## TEXTO DE LECTURA:
::::::

Ignacio Varela-El Confidencial
Paralizar todo contacto entre los partidos hasta la consulta con el Rey no es un gesto de respeto al jefe del Estado sino lo contrario
En alguna de las innumerables rondas de consultas con el Rey durante el funesto año 2016, el jefe del Estado reprochó a los dirigentes políticos que acudieran a la Zarzuela sin haber hecho los deberes: es decir, sin haber iniciado siquiera el diálogo entre ellos para presentarle una fórmula de Gobierno con posibilidades fundadas de salir adelante.
Parece que aquella mala práctica se ha convertido en costumbre. Las elecciones generales se celebraron el 28 de abril y el Rey ha recibido a los líderes el 6 de junio. Deberían haber aprovechado esos 40 días para algo más que engolfarse en otra campaña electoral y sembrar el campo mediático de cordones sanitarios, vetos, amagues, envites, gambitos, faroles y órdagos de pega. Cada vez se me agudiza más la sensación de que aquí solo se toman en serio la institucionalidad del país el jefe del Estado y el poder judicial.
Está muy equivocada la vicepresidenta del Gobierno. Paralizar todo contacto entre los partidos hasta la consulta con el Rey no es un gesto de respeto al jefe del Estado sino lo contrario. Se supone que el amplio plazo entre las elecciones y las consultas debería ser un periodo productivo en el que, a falta de mayoría absoluta, las fuerzas políticas avancen en la tarea de, al menos, prefigurar una mayoría parlamentaria que ofrezca garantías razonables de que el Rey no tenga que hacer una propuesta a ciegas.
Cuando el Rey propone al Congreso un candidato a la presidencia, compromete su autoridad. Cada vez que una investidura fracasa, Felipe VI se desgasta
A la Zarzuela hay que ir negociado. Cuando el Rey propone al Congreso un candidato a la presidencia del Gobierno, en cierto modo compromete su autoridad. Cada vez que una investidura fracasa, el jefe del Estado se desgasta. Eso ocurrió tres veces en 2016 por la irresponsabilidad de los partidos. En rigor, las consultas reales y la propuesta de un candidato no deberían ser el punto de arranque de la negociación política sino más bien su consecuencia. El jefe del Estado debería limitarse a constatar que se dan, porque se han creado previamente, seguridades suficientes de que su candidato obtendrá la confianza del Parlamento. Pero aquí se preserva el juego táctico de los partidos por encima de cualquier otra cosa. Parece pensarse que si alguien tiene que arriesgar y jugarse el prestigio, que sea el Rey.

::::::

## DATOS SIN PROCESAR:

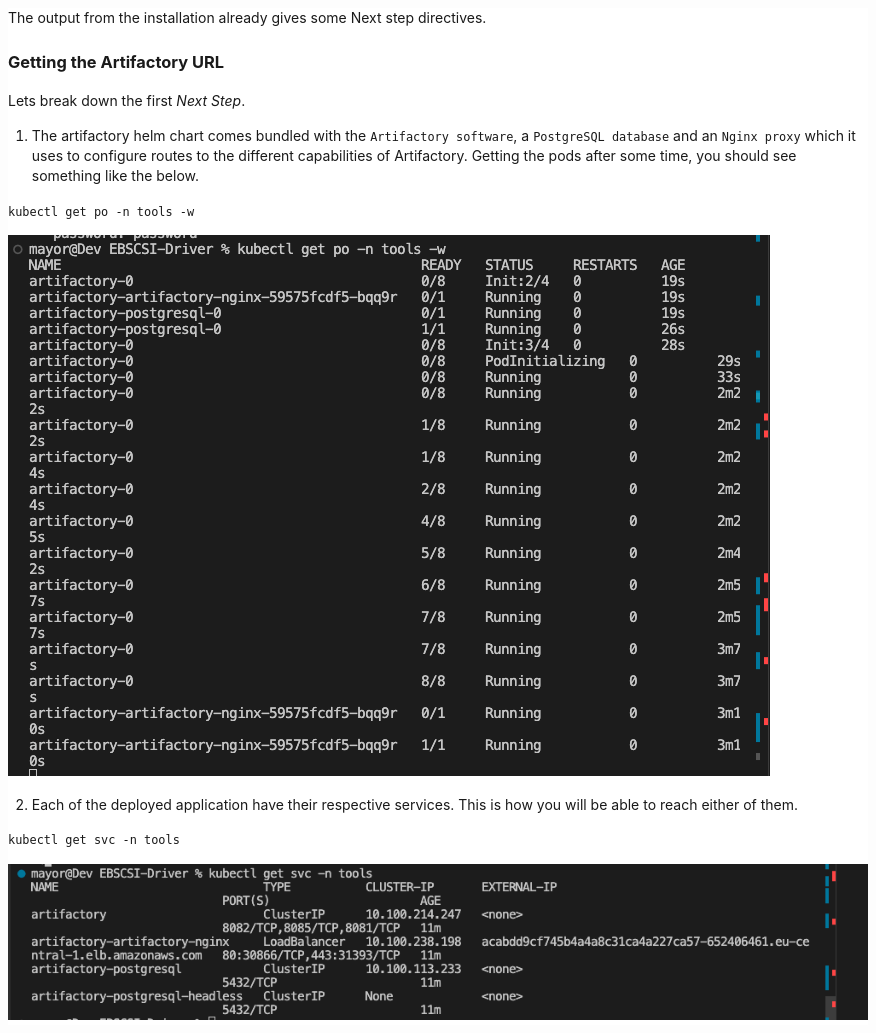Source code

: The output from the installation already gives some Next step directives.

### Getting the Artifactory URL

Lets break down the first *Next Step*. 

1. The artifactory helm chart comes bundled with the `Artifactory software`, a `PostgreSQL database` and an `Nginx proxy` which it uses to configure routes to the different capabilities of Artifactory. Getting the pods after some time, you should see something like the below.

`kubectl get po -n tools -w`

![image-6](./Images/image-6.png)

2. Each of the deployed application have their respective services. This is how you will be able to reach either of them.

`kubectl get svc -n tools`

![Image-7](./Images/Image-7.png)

::::::

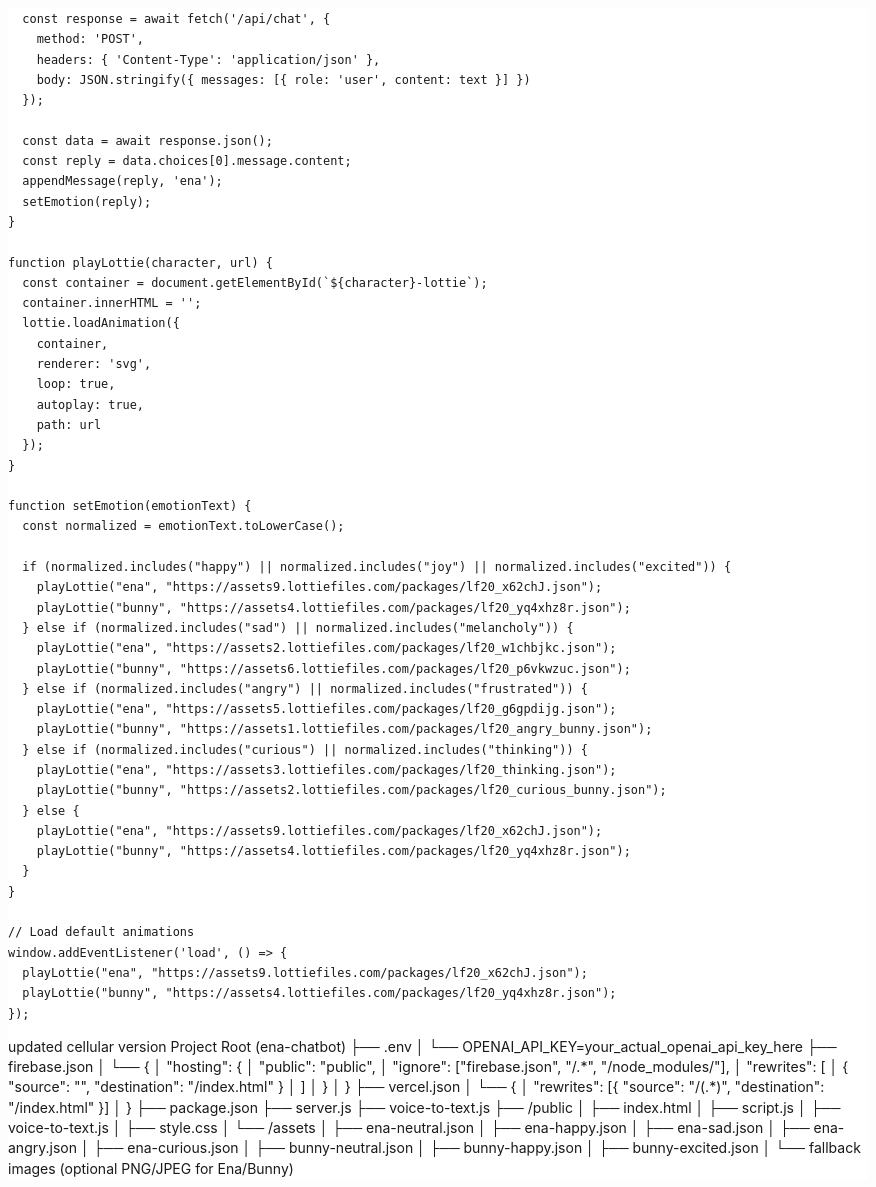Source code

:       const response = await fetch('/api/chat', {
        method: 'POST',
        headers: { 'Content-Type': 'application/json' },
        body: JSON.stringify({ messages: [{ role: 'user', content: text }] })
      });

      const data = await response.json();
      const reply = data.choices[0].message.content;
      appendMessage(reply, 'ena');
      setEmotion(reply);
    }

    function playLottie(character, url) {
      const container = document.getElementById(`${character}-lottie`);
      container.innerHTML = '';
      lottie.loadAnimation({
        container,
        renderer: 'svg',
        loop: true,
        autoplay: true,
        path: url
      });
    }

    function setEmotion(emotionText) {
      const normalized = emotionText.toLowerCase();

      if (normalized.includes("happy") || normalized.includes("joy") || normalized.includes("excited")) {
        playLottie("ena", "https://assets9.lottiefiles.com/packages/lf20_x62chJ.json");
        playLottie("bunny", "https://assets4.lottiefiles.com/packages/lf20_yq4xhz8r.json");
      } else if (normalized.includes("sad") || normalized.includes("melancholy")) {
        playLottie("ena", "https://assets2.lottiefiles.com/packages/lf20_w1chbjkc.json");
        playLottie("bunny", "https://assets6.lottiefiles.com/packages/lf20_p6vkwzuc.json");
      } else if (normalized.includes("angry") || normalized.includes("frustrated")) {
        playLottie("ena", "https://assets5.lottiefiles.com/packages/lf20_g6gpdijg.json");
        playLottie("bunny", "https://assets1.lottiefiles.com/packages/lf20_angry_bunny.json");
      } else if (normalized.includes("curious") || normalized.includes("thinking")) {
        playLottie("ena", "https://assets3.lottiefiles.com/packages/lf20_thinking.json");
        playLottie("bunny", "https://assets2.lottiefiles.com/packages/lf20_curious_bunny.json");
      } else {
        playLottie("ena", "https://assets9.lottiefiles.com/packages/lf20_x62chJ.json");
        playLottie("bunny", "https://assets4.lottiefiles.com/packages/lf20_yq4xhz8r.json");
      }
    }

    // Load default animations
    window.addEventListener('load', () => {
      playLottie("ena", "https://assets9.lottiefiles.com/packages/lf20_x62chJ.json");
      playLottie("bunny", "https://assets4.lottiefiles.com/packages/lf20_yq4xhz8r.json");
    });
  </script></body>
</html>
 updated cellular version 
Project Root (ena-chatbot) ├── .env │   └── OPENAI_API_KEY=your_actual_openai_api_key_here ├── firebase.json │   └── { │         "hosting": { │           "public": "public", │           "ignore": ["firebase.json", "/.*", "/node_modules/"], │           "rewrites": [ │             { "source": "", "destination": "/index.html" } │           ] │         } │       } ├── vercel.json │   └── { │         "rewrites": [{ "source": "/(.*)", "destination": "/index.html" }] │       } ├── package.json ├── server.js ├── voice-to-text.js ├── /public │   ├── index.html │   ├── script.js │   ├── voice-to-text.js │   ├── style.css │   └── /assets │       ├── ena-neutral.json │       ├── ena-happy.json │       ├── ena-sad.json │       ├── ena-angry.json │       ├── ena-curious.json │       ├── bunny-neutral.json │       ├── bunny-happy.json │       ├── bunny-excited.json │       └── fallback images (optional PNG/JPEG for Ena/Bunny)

::::::

## PREGUNTAS DE REPASO:
(a) Escribe tal cual el fragmento del artículo sobre las consultas con el Rey que empieza en "Está muy equivocada" y termina en "propuesta a ciegas.".
(b) En el artículo sobre las consultas con el Rey, ¿en qué fecha recibió el Rey a los líderes?

## RESPUESTAS EN ORDEN:
(a)
Está muy equivocada la vicepresidenta del Gobierno. Paralizar todo contacto entre los partidos hasta la consulta con el Rey no es un gesto de respeto al jefe del Estado sino lo contrario. Se supone que el amplio plazo entre las elecciones y las consultas debería ser un periodo productivo en el que, a falta de mayoría absoluta, las fuerzas políticas avancen en la tarea de, al menos, prefigurar una mayoría parlamentaria que ofrezca garantías razonables de que el Rey no tenga que hacer una propuesta a ciegas.

(b) El 6 de junio.